Auf der Facebookseite der Biberacher Filmfestspiele haben sich in den vergangenen Tagen verschiedene Filmschaffende zu dem Thema zu Wort gemeldet. „Ob Biberach nach dieser Entscheidung noch das „Familientreffen der deutschen Filmemacher“bleiben wird?“, fragt sich zum Beispiel Regisseur Felix Hassenfratz, Gewinner des Debütbibers 2018, und fährt fort: „Die Herzensarbeit von Adrian Kutter und Helga Reichert sehe ich durch diesen Bruch mit den Wurzeln des Festivals und seinen Grundwerten nach über 40 Jahren ernsthaft in Gefahr. Ich wünsche mir, genau wie viele, viele Filmschaffende, dass ihr eure Entscheidung überdenkt.“
Regisseur und Produzent Martin Blankemeyer schreibt: „Biberacher Filmfestspiele ohne/gegen Helga und Adrian sind völlig unvorstellbar! Entweder ihr einigt euch – oder ihr macht den weg frei für einen neuen Vorstand, der das hinbekommt!“
„Wieso lässt man Menschen wie Helga Reichert, und mit ihr die Institution, das jahrzehntelange Aushängeschild, den Gründer Adrian Kutter, der dieses Filmfestival 40 Jahre (40!!!) geleitet hat, so einfach ziehen?“, fragt sich Schauspieler Christian Schiesser.
„Helga Reichert, hat als neue Festivaldirektorin bereits gezeigt, dass sie eine würdige Nachfolgerin ist. Hier kann das letzte Wort doch noch nicht gesprochen sein! Es wäre fatal und ein unfassbar schwerer Verlust, nicht nur für die Stadt, sondern für uns Filmschaffende“, äußert sich Regisseurin Sigrid Klausmann, die mit ihrem Mann Walter Sittler regelmäßig in Biberach zu Gast war. Und Schauspieler und Regisseur Erik Borner schreibt: „Der Vorstand sollte keinesfalls unterschätzen, dass ein Biberacher Filmfestival ganz ohne Helga Reichert und Adrian Kutter im Grunde keinen wirklichen Anklang mehr finden wird.“
Aber ist eine Einigung überhaupt noch möglich? Auf der Internetseite des Monatsmagazins „Blix“ist zu lesen, dass Helga Reichert sich vorstellen könne, die Intendanz weiterhin zu übernehmen. Zeichen einer Annäherung also?

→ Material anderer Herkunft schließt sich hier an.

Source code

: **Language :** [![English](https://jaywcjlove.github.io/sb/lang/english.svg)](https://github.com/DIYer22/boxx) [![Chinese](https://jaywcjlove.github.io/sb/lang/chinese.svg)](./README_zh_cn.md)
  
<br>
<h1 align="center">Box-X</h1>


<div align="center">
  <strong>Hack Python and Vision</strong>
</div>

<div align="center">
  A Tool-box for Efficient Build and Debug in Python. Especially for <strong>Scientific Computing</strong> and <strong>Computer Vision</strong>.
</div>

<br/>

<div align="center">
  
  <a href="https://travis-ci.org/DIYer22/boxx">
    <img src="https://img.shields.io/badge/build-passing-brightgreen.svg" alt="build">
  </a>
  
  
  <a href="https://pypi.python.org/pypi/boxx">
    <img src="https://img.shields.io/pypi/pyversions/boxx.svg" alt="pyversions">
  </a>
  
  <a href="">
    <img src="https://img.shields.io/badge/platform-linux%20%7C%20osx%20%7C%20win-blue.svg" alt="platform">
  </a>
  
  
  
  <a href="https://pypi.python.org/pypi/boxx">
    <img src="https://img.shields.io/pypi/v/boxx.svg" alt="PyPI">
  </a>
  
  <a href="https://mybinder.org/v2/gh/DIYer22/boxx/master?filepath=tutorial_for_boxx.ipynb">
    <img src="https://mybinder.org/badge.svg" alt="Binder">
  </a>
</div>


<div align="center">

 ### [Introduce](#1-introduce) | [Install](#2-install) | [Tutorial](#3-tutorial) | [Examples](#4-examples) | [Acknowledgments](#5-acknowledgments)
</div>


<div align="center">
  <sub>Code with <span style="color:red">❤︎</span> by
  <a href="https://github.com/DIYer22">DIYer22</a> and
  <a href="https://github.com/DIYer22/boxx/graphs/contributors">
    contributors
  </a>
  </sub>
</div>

„Ich würde die Filmfestspiele schon gerne machen, aber nicht in diesem Rahmen“, sagt Helga Reichert auf Nachfrage der SZ. Sie könne sich das mit einem neuen Team vorstellen. „Möglicherweise funktioniert die aktuelle Struktur ja nicht. Derzeit entscheidet ein ehrenamtlicher Laienvorstand über ein professionelles Filmfest.“
Sie habe in den vergangenen Tagen viele Rückmeldungen aus der Filmbranche und von Festivalbesuchern bekommen, die ihre Entscheidung bedauert hätten. „Sie haben mir aber auch vermittelt, dass ich es bislang richtig gemacht habe“, sagt Reichert. Sie habe ein halbes Jahr lang versucht, mit dem Vereinsvorstand eine Einigung zu erreichen. „Wir sind nicht zusammengekommen, und es wurde mir zu verstehen gegeben, dass man mit mir nicht mehr will.“Der Verein sei auf dem Papier der Veranstalter und sie werde nicht darum betteln, die Filmfestspiele machen zu dürfen. Sie sei in dieser Sache nicht mehr in Kontakt mit dem Vorstand, sagt Reichert.
Auch Tobias Meinhold, Vorsitzender des Filmfestvereins, bestätigt dies der SZ in einem knappen Statement. Man sei aktuell bemüht und in Gesprächen um eine Nachfolge bei der Intendanz, nicht allerdings mit Helga Reichert. Ziel sei, bis zur Mitgliederversammlung am 30. März eine neue Intendanz zu präsentieren, hatte Meinhold vor knapp drei Wochen gesagt.